ETRUSCANS & RELIGION
Etruscans believed theirs to be a revealed religion, communicated to them by the gods of the sky, earth, and the underworld. These forces spoke to mortals through nature and its events: the flight of birds, the sound of thunder, the strikes of lightning bolts, and the entrails of sacrificed animals.
The many modes of learning the gods messages brought forth different kinds of prophets. Augurs, for example, read the flight of birds. Haruspices scrutinized the livers of sacrificed sheep for signs of divine disapproval. Etruscans were famous for the way they carried out this rite: unlike their contemporaries, they removed the liver from the slaughtered animal before they examined it.

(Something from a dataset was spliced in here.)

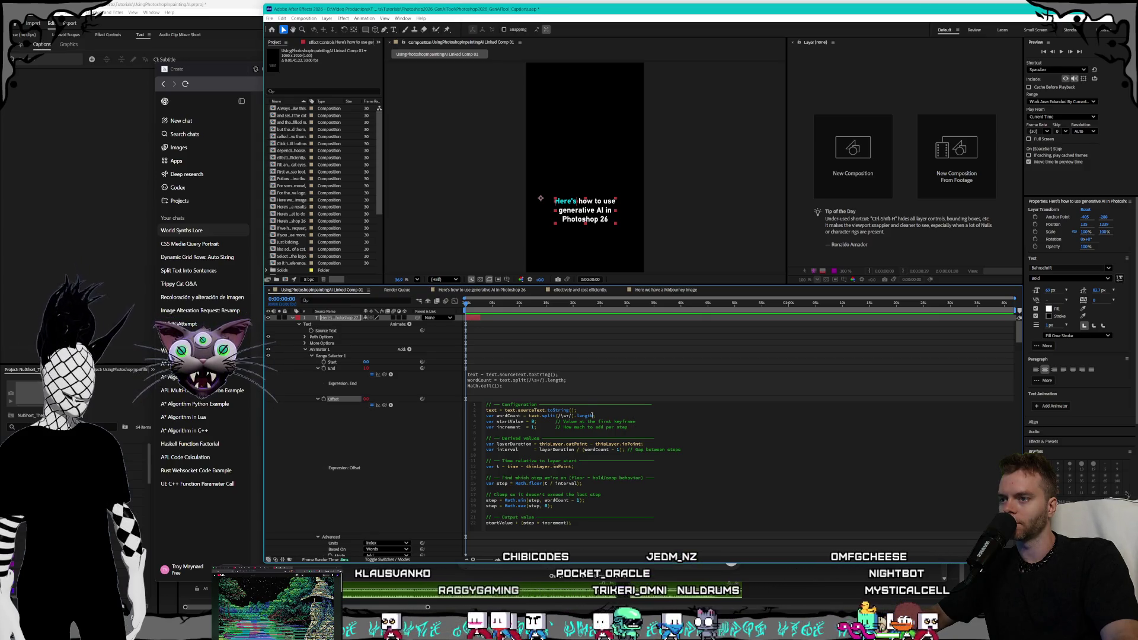
pyautogui.write('- 1')
pyautogui.click(690, 426)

After the divination, the animals remains were divided among gods, priests, and people, and consumed.
At Etruscan sanctuaries, grateful worshippers heaped offerings on altars or in special pits. An offering might be a piece of jewelry or other prized possession, but it might also be a special kind of object made for votive use. Bronze or terracotta figurines or models were common: images of gods or goddesses, of suppliants, perhaps of a wished-for baby. Most common of all were terracotta models of the body parts for which healing was sought.
The Etruscans knew many kinds of gods, from spirits of nature and the underworld and invisible sky gods to deities who took on human form. Some of the Etruscan gods who were seen and depicted in human form were shared with Romans and Greeks.